Uma criança nasceu numa pequena cidade do Estado de Minnesota, nos Estados Unidos. Cresceu ouvindo sons dos ventos rasgando as planícies. Queria contar histórias através das cordas do seu violão. Um outro menino nasceu em Sobral no interior do Estado do Ceará, num país chamado Brasil. Desde a sua infância já era um repentista e cantava nas feiras. A filosofia sempre o atraiu. Esses dois meninos iriam marcar a história da música.
Uma ponte cultural interliga uma conexão entre esses dois ícones da música. O americano Bob Dylan e o brasileiro Belchior oferecem ao mundo um diálogo musical onde expressam realidades e culturas diferentes. Os temas sociais, existenciais e filosóficos fazem deles cronistas e poetas de seus próprios tempos. Dylan e Belchior se conheceram em 1990 durante o festival Hollywood Rock, no Estádio do Morumbi, em São Paulo. Gilberto Gil organizou esse magistral encontro. Apresentou Belchior a Dylan como sendo o "Bob Dylan brasileiro". Dylan retribuiu a gentileza sugerindo que ele fosse o Belchior na América. Ele conhecia as músicas de Belchior.

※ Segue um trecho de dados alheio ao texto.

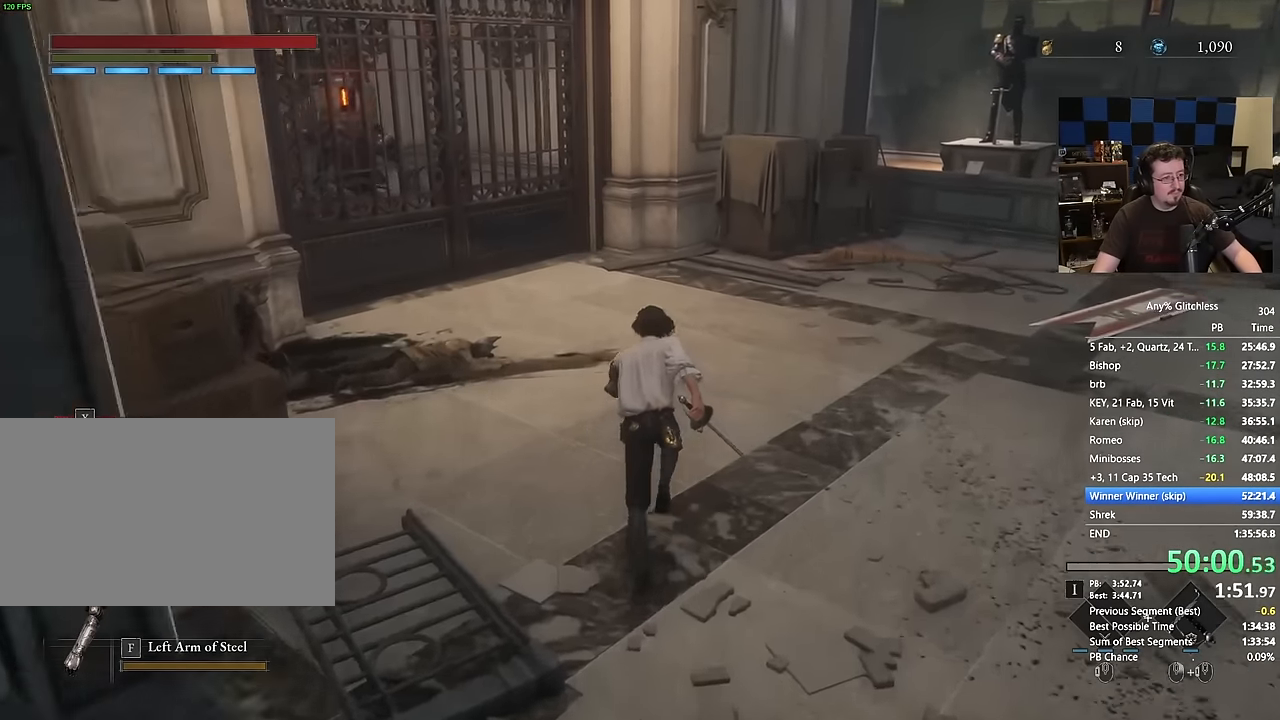
{"keys": ["space", "w"], "mouse": [], "events": []}
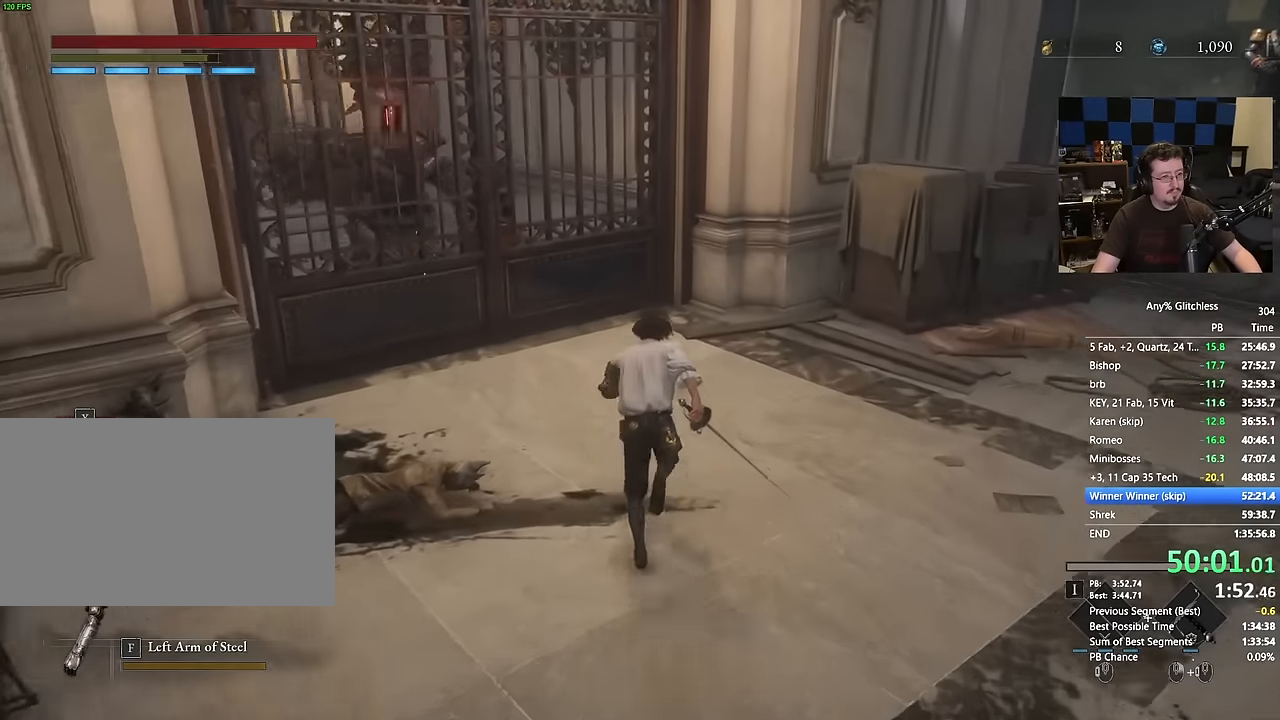
{"keys": ["space", "w"], "mouse": []}
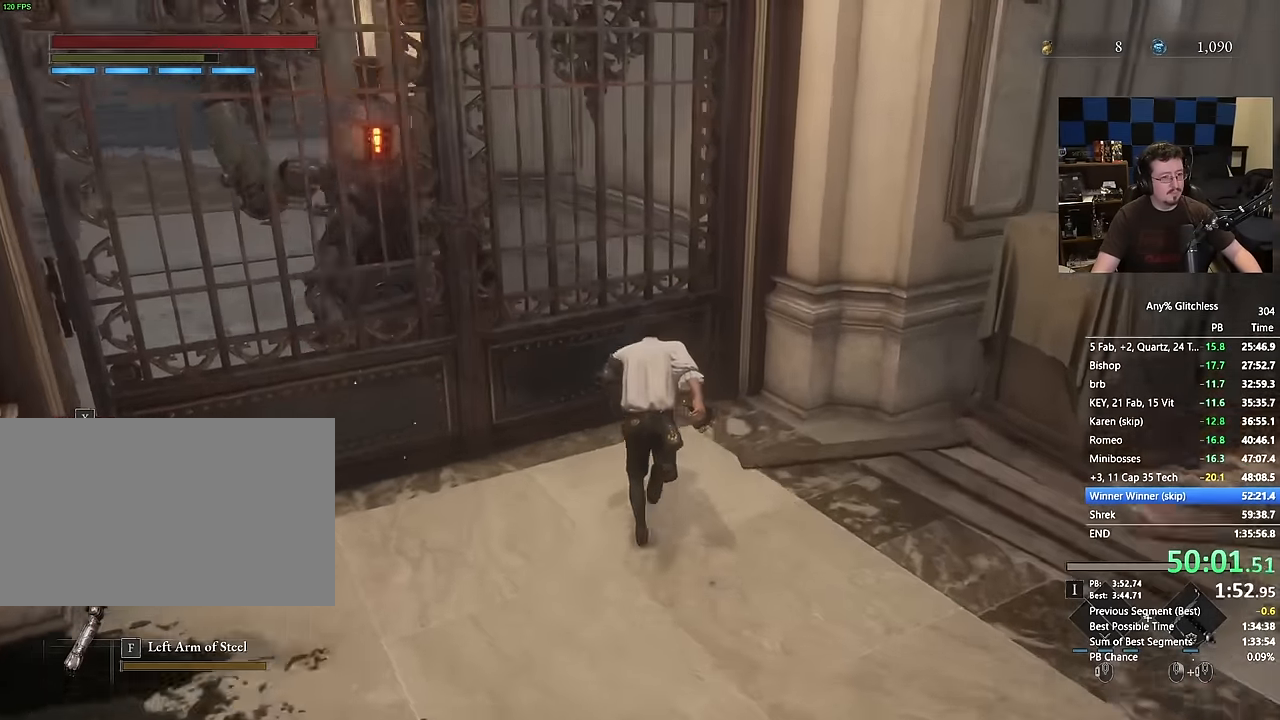
{"keys": ["space", "w"], "mouse": [], "events": []}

Eu tive a honra e a felicidade de patrocinar o show de Belchior no Teatro Cesar Cava, trazido pelo amigo André (sabia que era fã de Belchior), cujo nome desse projeto era muito poético: "Acorde Para Ouvir". Depois fomos jantar no Restaurante Tacchino e levei o amigo Tiago. Conhecemos não só o músico, e sim um filósofo. Um cara simples e humilde que soube expressar as angústias da minha geração. A música "Como Nossos Pais" diz tudo.
Enquanto os versos de Bob Dylan na sua canção atemporal, “Blowin' in the Wind”, lançada em 1963, que embora tenha sido descrita como uma canção de protesto, ele coloca uma série de perguntas retóricas sobre a paz, a guerra e a liberdade. O refrão "The answer, my friend, is blowin' in the wind" (literalmente "a resposta, meu amigo, está soprando no vento"), Belchior era apenas um rapaz latino-americano sem dinheiro no banco e sem parentes importantes.
Não há uma letra desses dois grandes compositores que não levem a uma reflexão profunda sobre o cotidiano, sobre o dia a dia de cada realidade. Compunham músicas que vão além da compreensão dos tolos. Cantavam e se indignavam através de suas músicas abrindo as mentes e os corações, mostrando o mundo como ele é e como o sistema afeta as pessoas.
Disse Belchior na sua música “Fotografia ¾”: "Veloso, o sol não é tão bonito pra quem vem do norte e vai viver na rua". Dylan cantou na sua icônica música “Like a Rolling Stone”: "Era uma vez você se vestia tão bem/ Você jogou centavos para os vagabundos no seu auge, não foi?" Será que a verdade é tão intangível quanto o vento?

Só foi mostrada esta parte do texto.